--- Task objective ---
Output exactly the lines below, starting with the line that has "353 102 261.24" and going on through the line that has "123 258 43.04", both included, and no other lines.

Top of The data

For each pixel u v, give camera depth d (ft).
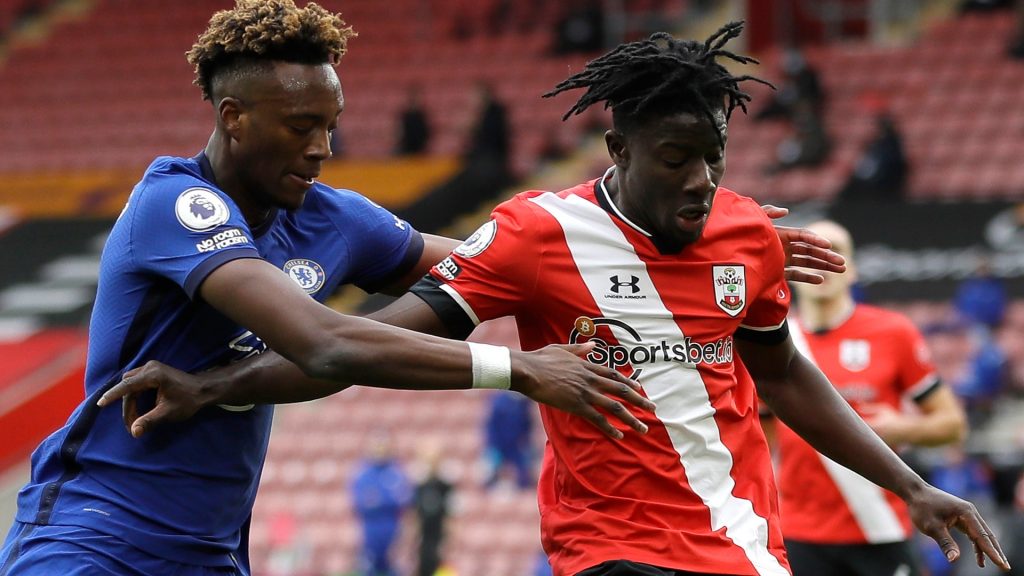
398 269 48.78
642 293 44.45
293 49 41.91
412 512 148.77
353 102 261.24
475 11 277.85
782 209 48.67
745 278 45.57
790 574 45.88
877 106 228.84
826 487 79.61
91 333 44.88
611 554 43.50
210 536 44.96
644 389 44.24
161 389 41.81
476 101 255.50
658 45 43.09
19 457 173.78
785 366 48.96
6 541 46.14
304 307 40.32
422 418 176.65
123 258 43.04
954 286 182.19
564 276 44.32
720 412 45.01
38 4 301.22
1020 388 157.99
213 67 42.73
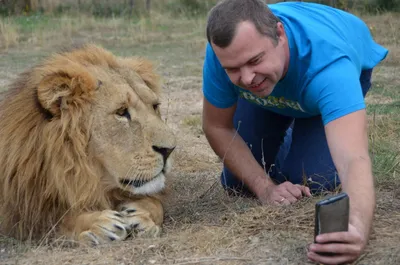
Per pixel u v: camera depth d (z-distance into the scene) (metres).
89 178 3.41
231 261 2.95
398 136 5.77
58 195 3.43
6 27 15.64
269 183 3.88
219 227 3.45
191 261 2.97
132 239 3.33
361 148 2.93
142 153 3.35
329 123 3.07
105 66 3.61
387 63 10.98
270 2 14.45
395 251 2.92
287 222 3.38
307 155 4.05
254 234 3.27
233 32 2.98
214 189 4.37
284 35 3.18
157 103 3.66
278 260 2.92
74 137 3.36
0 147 3.47
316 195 3.91
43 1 19.77
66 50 3.82
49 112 3.38
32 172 3.41
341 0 16.36
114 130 3.38
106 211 3.34
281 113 3.95
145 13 19.19
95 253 3.13
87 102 3.38
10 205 3.54
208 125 3.95
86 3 20.14
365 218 2.71
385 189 4.06
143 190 3.41
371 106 7.14
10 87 3.74
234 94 3.76
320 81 3.16
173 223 3.69
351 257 2.64
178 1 20.38
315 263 2.85
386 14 16.00
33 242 3.45
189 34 16.11
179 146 6.00
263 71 3.06
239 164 3.93
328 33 3.33
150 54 13.27
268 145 4.38
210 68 3.68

Bottom of The data

--- Solution for this exercise ---
353 102 261.24
475 11 277.85
782 209 48.67
745 278 45.57
790 574 45.88
877 106 228.84
826 487 79.61
91 333 44.88
611 554 43.50
210 536 44.96
644 389 44.24
161 389 41.81
476 101 255.50
658 45 43.09
19 457 173.78
785 366 48.96
6 541 46.14
304 307 40.32
422 418 176.65
123 258 43.04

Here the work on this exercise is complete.